«È una prima vittoria per le oltre 43mila persone che hanno firmato il nostro appello; continuiamo a vigilare affinché si passi dalle parole ai fatti»: così Amnesty International ha commentato la notizia che ieri la Camera ha approvato la mozione presentata da M5S e Lega per chiedere al governo di sospendere le esportazioni di bombe d’aereo e di missili verso l’Arabia saudita e gli Emirati arabi uniti.

Soddisfazione anche da parte di Save The Children: «Accogliamo con favore la notizia dell’approvazione, da parte della Camera, della mozione per chiedere la sospensione delle esportazioni di armi verso un teatro di guerra nel quale non si esita a colpire indiscriminatamente i civili, bambini compresi, in aperta violazione di tutte le convenzioni che regolano il rispetto dei diritti umani. È stato compiuto un primo passo, al quale ora il governo è chiamato a dare seguito immediato».

Il documento, che è passato con 262 voti favorevoli, nessuno contrario e 214 astensioni, chiede di coinvolgere anche l’Europa nel blocco delle esportazioni, «valutando l’avvio di iniziative finalizzate alla futura adozione, da parte dell’Ue, di un embargo mirato sulla vendita di armamenti ad Arabia saudita ed Emirati arabi uniti e prevedendo consultazioni con gli altri Stati membri dei consorzi internazionali in relazione ai programmi di coproduzione industriale intergovernativi attualmente in essere».

Altro impegno chiesto al governo è che prosegua l’azione per l’immediato cessate il fuoco nello Yemen, continuando a sostenere in particolare l’iniziativa dell’inviato speciale delle Nazioni unite per lo Yemen, Martin Griffiths, perché si arrivi al ritiro delle truppe.

Sulla mozione del governo LeU e Partito democratico si sono astenuti perché considerano la proposta parziale e insufficiente, visto che chiede la messa al bando delle esportazioni di bombe d’aereo e di missili ma non delle armi leggere, di cui l’Italia è una delle maggiori esportatrici sul mercato della guerra in Yemen.
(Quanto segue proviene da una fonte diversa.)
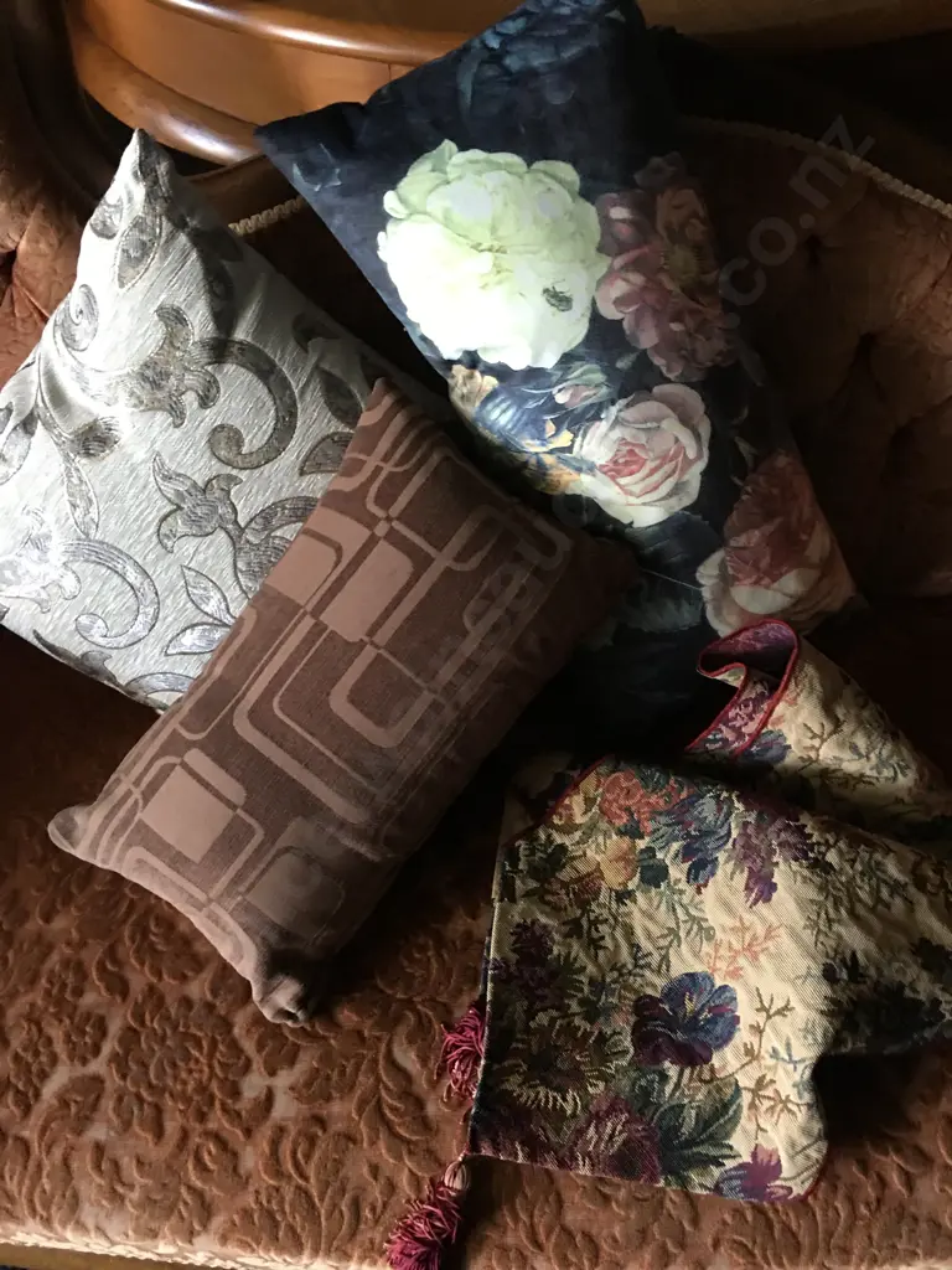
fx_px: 1063
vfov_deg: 61.7
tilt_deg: -52.1
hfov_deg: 48.2
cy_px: 635
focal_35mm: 29
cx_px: 476
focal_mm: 4.15
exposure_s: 1/8
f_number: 2.2
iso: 100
Sulla stessa linea, in Sardegna, il Comitato per la riconversione della Rwm, la fabbrica che a Domusnovas produce bombe per l’Arabia saudita: «È solo un primo passo. Vanno messe al bando tutte le armi destinate alla guerra in Yemen. Per la Rwm, la nostra posizione è nota. I posti di lavoro nello stabilimento di Iglesias non vanno perduti. Serve un progetto di riconversione di tutta l’economia del Sulcis che consenta a quella fabbrica di spostare la produzione su altre tipologie di prodotto».

Bene quindi la mozione approvata ieri, ma non basta: «È alle bombe che bisogna chiudere i porti, non agli esseri umani che fuggono dalla guerra – ha detto durante la discussione in aula Laura Boldrini per LeU – Perciò chiediamo l’embargo di tutto il materiale militare che viene usato nella guerra in corso nello Yemen, e non solo di alcune armi».

Per il Pd Ivan Scalfarotto ha spiegato così la scelta dell’astensione dem: «È da sei mesi chiediamo invano di discutere in commissione della situazione nello Yemen. Oggi Lega e M5S, costretti a venire in aula, hanno presentato una mozione che ci lascia stupefatti, in base alla quale si sospendono le forniture non di tutte le armi, ma soltanto delle bombe d’aereo e dei missili».

Molto diverse le motivazioni con le quali i deputati di Fratelli d’Italia hanno spiegato la loro astensione. «Si continua a colpevolizzare la Rwm di Domusnovas, che produce bombe d’aereo per l’Arabia saudita nel suo stabilimento di Iglesias, in Sardegna – ha detto durante il dibattito in aula Salvatore Deidda, deputato sardo di Fratelli d’Italia – Ma il conflitto non dipende dalla Rwm e dai suoi operai. Dipende dalla politica, dagli Stati e dai governi. Si dice che quei lavoratori e la Sardegna stanno producendo morte, invece di guardare a chi in questi anni è andato a baciare le mani ai principi dell’Arabia saudita e a chi è andato lì a mercanteggiare. Che cosa ha fatto il governo di centrosinistra per fermare quella guerra? Rivediamo gli accordi con l’Arabia saudita, ma è troppo facile e sbagliato prendersela con un’azienda. Dobbiamo cercare di fermare il conflitto attraverso un’azione politica e diplomatica anche su base europea».